En su interior había tres libros. Dos eran iguales, con las tapas encuadernados en tela color granate y curiosamente estaban dedicados para cada una de ellas. Había otro más grande, con la portada verde que se titulaba El Talento de los Silentes.
—Anda. Yo tengo este libro en casa. ¿Lo has leído? A mí me gustó mucho. Nos lo regaló la mujer del alcalde —dijo Francisquita.
—Sí, ya me acuerdo. Yo también lo tengo. Recuerdo que nos dijo que lo conserváramos como un recuerdo. Lo encontré interesante. Es una historia muy entrañable de la época de la yaya. Lo tengo en la biblioteca. No recuerdo como se llama el autor. Mira, a ver...
—Antonio Puerta, pone aquí.
—Sí. Ese es —dijo Ana ¿Por qué lo guardaría madre en esta caja?
—Seguramente para que padre no se lo tirara.
—Pues no sé. A veces cuando se hacen mayores, cogen manías que no tienen explicación —dijo Ana con tristeza.

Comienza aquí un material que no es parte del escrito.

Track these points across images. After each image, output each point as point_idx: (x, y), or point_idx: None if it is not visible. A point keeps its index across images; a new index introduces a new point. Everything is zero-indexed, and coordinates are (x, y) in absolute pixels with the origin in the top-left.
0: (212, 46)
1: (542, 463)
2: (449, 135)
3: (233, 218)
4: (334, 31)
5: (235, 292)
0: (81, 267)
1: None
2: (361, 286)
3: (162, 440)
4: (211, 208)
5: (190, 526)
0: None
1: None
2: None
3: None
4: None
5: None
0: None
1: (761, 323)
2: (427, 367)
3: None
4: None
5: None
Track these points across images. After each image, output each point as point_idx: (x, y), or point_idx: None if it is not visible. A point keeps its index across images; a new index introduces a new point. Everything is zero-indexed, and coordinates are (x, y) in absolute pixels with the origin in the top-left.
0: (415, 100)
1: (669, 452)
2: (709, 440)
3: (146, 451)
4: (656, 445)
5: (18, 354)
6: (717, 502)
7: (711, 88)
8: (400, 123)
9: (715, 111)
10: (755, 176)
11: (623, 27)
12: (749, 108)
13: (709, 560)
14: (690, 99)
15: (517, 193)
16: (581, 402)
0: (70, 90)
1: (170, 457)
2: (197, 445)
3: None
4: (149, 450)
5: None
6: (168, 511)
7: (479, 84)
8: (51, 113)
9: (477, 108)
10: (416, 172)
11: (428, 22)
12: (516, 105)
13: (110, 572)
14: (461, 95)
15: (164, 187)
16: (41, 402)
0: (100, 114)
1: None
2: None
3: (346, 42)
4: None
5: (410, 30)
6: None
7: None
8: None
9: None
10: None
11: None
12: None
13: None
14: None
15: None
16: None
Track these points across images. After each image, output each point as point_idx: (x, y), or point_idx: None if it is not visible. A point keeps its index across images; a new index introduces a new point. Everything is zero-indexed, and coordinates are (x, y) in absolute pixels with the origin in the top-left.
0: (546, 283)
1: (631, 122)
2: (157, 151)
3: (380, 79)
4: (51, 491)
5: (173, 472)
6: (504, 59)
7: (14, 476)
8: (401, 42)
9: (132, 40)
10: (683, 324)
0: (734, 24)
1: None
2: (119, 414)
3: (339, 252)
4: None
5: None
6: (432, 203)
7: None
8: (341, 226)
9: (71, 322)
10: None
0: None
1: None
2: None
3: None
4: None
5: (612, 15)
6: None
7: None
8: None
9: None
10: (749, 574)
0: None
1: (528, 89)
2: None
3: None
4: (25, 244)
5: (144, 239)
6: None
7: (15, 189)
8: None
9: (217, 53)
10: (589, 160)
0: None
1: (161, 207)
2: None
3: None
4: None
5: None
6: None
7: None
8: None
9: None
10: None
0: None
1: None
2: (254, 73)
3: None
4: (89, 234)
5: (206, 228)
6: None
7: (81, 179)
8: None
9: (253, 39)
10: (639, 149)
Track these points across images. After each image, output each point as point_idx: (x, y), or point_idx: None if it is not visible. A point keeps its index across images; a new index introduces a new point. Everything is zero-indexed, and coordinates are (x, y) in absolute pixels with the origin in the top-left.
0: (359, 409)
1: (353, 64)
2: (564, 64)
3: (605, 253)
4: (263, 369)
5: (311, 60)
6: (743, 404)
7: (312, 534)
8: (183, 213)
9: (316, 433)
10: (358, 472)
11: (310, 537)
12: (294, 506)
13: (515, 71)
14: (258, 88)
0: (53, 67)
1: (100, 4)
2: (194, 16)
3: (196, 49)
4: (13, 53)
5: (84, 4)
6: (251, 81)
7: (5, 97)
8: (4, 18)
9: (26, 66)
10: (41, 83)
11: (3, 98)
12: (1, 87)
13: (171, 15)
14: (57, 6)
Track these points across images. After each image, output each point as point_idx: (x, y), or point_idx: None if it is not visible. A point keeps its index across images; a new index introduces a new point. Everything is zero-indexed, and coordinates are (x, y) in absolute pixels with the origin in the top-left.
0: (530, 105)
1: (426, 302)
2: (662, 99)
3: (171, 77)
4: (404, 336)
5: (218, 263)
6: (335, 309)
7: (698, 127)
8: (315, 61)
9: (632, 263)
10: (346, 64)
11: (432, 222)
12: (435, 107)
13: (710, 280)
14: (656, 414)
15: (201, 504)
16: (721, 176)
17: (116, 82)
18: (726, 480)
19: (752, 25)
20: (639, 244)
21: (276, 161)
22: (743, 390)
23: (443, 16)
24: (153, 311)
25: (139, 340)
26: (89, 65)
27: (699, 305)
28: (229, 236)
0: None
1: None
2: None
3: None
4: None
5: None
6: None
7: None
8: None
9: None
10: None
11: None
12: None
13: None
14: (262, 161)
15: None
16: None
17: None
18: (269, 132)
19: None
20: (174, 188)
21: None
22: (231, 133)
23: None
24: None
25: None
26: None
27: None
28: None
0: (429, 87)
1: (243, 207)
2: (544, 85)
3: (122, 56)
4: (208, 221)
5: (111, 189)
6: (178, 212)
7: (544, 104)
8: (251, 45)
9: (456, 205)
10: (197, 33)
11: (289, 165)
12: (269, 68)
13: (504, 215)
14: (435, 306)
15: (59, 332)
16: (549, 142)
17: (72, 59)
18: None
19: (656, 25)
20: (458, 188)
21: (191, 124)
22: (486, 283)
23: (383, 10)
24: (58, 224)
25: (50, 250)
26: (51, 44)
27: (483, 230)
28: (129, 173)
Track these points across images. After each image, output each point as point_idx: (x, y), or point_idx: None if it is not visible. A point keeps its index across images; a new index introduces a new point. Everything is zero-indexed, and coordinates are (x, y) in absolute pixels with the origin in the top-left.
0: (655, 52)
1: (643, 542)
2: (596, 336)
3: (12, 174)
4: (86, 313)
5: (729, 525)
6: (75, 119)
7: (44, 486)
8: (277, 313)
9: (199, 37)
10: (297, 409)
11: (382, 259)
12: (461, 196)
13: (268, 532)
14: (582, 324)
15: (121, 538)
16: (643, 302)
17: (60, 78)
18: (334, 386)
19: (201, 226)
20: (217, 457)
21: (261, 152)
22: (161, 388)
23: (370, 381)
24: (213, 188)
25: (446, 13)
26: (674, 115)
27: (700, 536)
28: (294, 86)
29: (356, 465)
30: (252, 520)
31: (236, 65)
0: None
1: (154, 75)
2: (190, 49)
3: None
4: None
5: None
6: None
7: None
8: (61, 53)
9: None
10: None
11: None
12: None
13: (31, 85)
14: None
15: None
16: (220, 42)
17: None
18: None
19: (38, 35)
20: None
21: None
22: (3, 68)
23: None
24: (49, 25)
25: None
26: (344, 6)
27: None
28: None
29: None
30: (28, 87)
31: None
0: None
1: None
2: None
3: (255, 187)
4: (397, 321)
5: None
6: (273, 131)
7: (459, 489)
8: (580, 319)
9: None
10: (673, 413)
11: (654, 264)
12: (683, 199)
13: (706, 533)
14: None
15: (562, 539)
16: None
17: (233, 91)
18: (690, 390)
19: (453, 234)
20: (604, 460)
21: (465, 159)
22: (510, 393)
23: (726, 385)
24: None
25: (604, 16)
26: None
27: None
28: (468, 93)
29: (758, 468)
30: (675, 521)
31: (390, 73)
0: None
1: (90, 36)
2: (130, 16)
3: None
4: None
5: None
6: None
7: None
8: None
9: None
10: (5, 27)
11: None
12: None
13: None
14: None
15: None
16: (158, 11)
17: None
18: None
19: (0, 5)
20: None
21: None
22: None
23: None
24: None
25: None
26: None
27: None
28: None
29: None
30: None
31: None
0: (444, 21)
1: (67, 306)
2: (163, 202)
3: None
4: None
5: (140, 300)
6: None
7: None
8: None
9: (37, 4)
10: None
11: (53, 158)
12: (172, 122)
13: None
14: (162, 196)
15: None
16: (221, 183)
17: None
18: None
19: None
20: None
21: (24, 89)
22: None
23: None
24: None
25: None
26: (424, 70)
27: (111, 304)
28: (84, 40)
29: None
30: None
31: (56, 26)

Entre las hojas de aquel libro, había una carta plegada, que se deslizó y cayó al suelo.
Era de su madre y estaba dirigida a las dos:

Queridas hijas,
A escondidas tuve que escribirlo, a escondidas tuve que guardar el dinero y también el reconocimiento que nunca pude disfrutar. Fue mi orgullo y mi condena, pues vuestro padre en un arrebato, un día que volvió de la taberna, rompió lo que había escrito,—pues enajenado por el alcohol, no sabía lo que hacía—. Pero no pudo borrar el sentimiento con el que lo escribí. Y volví a escribirlo en casa de Caridad, a la que siempre le estuve muy agradecida. Fuimos buenas amigas y siempre nos ayudamos la una a la otra.
Vuestro padre fue un buen hombre, pero demasiado impregnado de la rígida educación que recibió. Demasiado preocupado por el qué dirán y por las costumbres arcaicas heredadas. Además su alcoholismo, aunque moderado, le acabó de arruinar su vida. Nos quisimos mucho a nuestra manera — más a la suya que a la mía—, pero a vosotras os quisimos en cuerpo y alma. Los dos. 
Por vosotras trabajó muy duro en la mina. Esto no lo olvidéis. El destino se lo ha llevado antes que yo muera, quizás para proporcionarle el descanso que no tuvo en vida. Y también a mi me ha regalado un poco de  sosiego. Esta soledad forzada me ha permitido disfrutar de vosotras con más libertad un poco más de tiempo, apenas un suspiro cuando habéis venido a verme. Ésta época de soledad la he vivido con intensidad y incluso me ha permitido escribir un último libro. Esto ha sido como un regalo para mí. Pero la enfermedad me consume y el médico me ha dicho que este mal que me aqueja, solo durará unos pocos meses más. A Dios gracias. Estoy cansada de vivir así….  (…)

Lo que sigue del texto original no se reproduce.